Work required
For every line in the records that has the word "Working", make a copy.

Extracted records
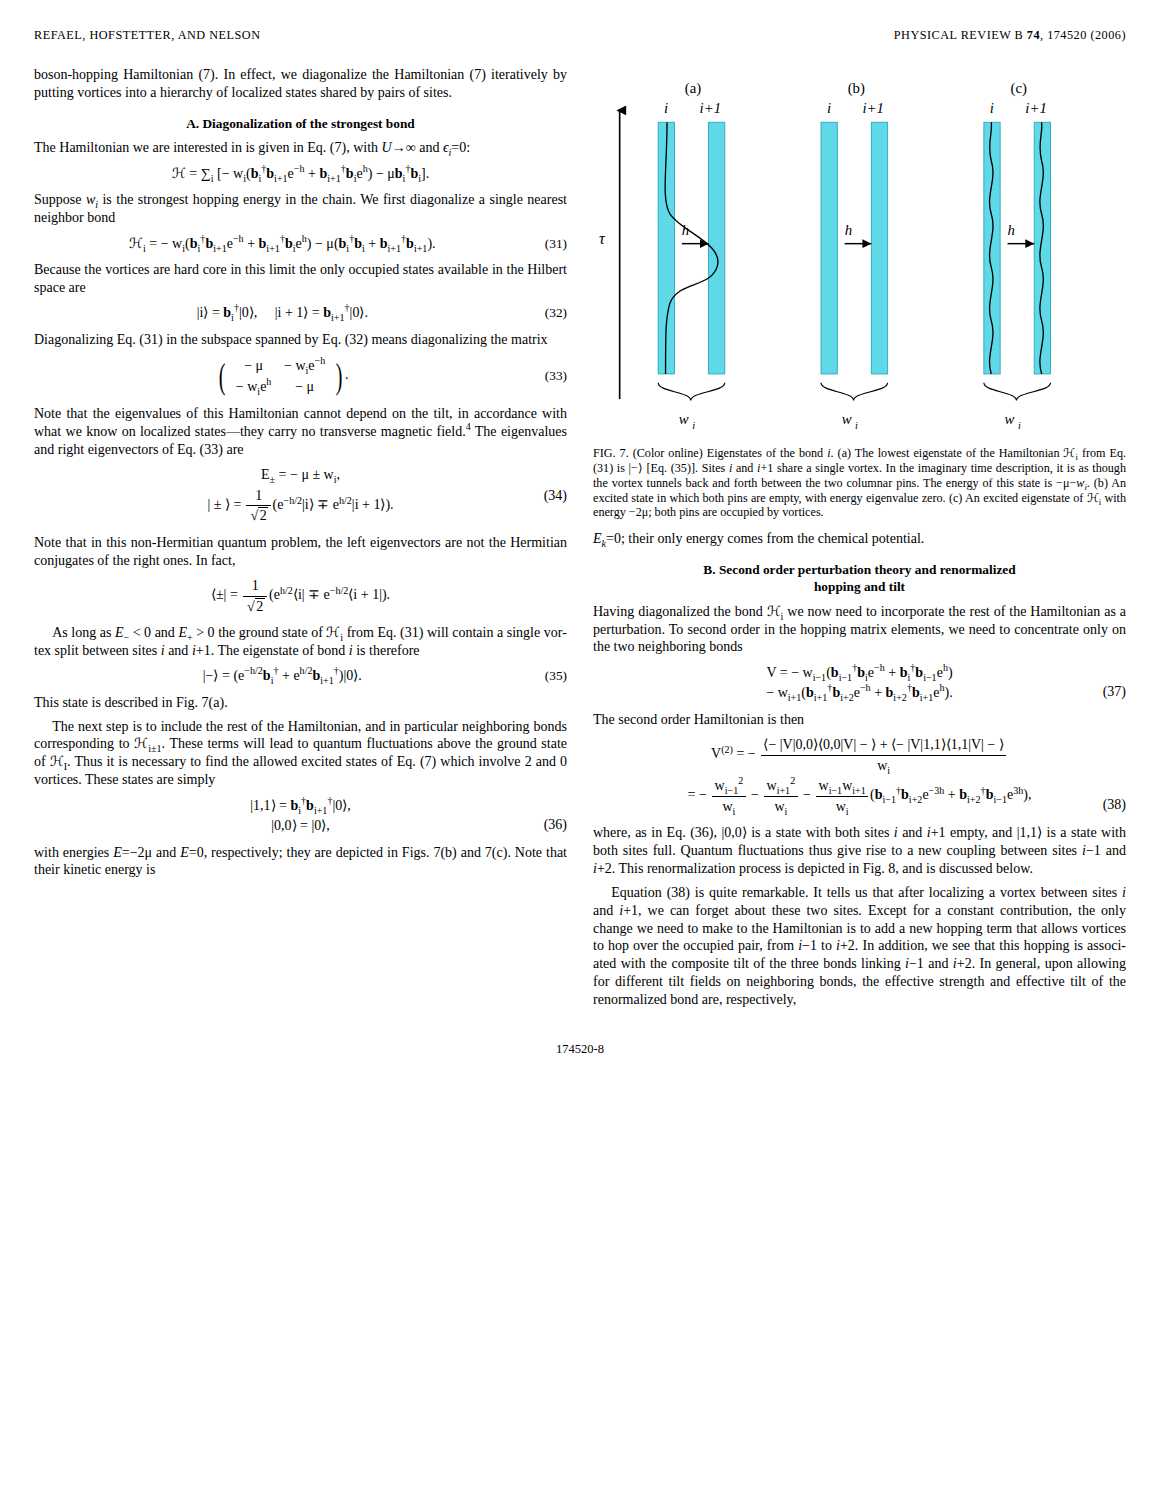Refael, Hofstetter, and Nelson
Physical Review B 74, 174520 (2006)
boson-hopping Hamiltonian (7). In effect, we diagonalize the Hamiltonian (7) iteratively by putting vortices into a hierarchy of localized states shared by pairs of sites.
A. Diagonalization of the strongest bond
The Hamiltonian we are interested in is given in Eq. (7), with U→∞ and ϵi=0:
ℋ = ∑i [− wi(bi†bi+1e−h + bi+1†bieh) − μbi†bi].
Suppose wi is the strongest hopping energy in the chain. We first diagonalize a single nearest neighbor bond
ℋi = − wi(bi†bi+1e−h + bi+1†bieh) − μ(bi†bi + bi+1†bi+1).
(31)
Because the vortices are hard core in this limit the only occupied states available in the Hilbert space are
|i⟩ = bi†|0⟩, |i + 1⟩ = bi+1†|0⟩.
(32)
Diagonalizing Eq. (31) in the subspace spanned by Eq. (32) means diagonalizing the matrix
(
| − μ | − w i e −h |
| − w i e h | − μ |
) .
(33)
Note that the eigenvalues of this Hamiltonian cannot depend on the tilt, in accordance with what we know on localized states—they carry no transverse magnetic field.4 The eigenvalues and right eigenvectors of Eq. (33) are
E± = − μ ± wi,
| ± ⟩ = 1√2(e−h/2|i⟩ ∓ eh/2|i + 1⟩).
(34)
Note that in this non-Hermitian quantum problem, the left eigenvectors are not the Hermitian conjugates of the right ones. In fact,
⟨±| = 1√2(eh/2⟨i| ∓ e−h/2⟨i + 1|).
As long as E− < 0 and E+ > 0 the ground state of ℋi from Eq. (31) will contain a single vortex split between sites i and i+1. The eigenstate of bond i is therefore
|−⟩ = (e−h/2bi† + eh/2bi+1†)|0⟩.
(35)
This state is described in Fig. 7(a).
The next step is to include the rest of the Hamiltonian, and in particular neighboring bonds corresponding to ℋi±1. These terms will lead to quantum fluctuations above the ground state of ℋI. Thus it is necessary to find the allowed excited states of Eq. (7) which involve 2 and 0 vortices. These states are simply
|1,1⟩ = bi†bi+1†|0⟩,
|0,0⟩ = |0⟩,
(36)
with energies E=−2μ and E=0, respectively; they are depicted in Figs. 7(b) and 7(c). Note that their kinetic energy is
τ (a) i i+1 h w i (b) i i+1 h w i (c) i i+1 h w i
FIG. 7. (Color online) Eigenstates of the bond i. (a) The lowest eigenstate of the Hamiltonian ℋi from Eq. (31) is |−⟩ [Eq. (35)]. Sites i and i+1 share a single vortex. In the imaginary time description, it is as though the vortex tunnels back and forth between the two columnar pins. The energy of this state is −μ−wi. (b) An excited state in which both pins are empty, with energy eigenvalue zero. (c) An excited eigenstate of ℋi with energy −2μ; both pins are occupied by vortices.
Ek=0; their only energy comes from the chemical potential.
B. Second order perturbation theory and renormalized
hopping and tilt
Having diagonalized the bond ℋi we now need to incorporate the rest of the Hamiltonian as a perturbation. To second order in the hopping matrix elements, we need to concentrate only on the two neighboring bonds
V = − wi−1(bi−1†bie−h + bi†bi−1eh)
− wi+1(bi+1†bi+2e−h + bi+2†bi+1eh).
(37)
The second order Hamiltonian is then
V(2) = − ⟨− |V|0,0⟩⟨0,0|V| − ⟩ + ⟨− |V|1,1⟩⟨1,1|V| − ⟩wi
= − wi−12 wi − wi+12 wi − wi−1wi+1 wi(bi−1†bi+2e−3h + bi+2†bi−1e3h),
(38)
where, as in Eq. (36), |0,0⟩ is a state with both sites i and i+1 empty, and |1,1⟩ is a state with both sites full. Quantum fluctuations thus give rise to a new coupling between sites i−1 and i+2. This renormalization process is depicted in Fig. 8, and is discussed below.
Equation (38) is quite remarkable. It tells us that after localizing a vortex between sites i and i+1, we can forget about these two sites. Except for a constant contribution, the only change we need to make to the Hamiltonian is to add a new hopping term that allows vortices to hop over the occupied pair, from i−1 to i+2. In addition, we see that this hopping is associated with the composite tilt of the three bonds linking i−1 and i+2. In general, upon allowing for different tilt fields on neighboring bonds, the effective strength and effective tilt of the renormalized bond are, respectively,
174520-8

==

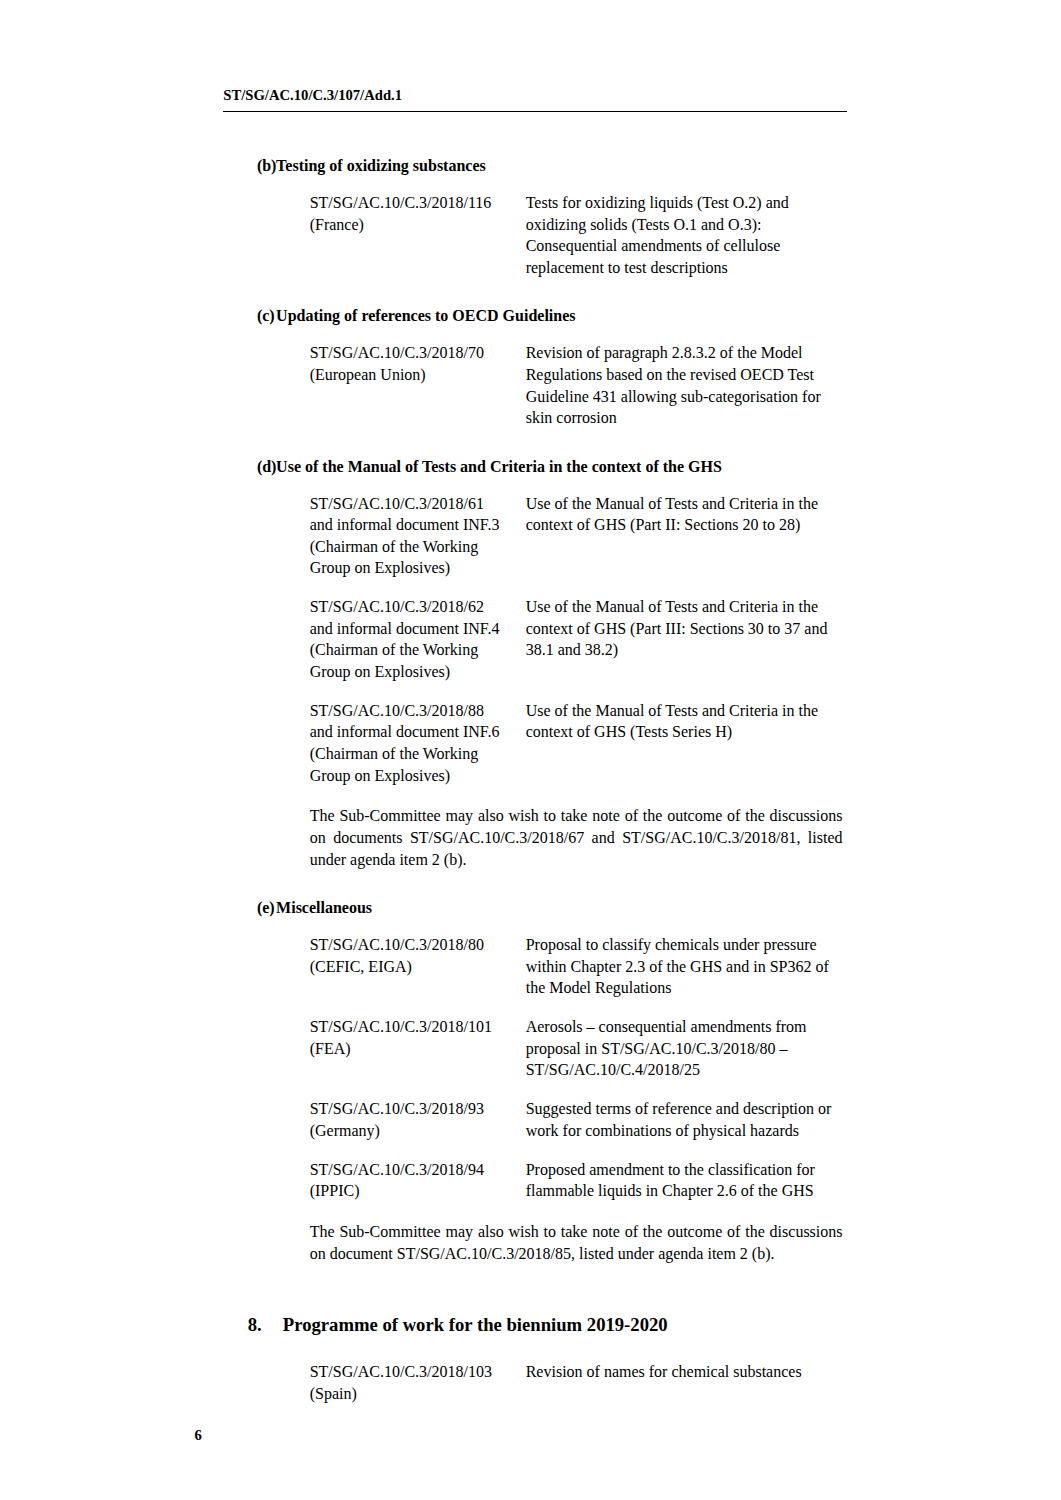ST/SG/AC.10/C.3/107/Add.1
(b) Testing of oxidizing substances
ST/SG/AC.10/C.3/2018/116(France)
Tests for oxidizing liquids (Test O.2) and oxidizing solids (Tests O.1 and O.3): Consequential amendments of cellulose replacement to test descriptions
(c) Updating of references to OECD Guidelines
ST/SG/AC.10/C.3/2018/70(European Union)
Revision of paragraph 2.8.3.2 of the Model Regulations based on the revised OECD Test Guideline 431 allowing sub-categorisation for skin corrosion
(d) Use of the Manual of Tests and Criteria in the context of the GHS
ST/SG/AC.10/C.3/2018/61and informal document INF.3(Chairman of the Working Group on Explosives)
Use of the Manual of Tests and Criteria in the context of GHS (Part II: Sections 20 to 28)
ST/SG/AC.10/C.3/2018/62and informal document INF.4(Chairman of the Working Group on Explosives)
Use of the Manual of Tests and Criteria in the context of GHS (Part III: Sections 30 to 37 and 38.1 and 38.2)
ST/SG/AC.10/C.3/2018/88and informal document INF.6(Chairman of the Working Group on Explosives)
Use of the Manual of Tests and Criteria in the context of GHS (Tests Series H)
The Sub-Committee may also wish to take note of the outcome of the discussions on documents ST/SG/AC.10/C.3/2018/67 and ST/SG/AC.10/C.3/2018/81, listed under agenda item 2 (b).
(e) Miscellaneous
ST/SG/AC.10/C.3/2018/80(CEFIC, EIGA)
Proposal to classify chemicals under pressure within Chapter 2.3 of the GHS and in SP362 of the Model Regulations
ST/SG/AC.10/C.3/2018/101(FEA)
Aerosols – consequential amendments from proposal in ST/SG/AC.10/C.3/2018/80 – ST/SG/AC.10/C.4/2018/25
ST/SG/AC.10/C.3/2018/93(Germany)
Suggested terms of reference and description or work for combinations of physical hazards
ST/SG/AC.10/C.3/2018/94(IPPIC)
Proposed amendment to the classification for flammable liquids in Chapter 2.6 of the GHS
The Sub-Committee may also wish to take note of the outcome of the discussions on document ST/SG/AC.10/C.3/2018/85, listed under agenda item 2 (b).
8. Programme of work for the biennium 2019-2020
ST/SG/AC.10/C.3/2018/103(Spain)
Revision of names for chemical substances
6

Response
ST/SG/AC.10/C.3/2018/61and informal document INF.3(Chairman of the Working Group on Explosives)
ST/SG/AC.10/C.3/2018/62and informal document INF.4(Chairman of the Working Group on Explosives)
ST/SG/AC.10/C.3/2018/88and informal document INF.6(Chairman of the Working Group on Explosives)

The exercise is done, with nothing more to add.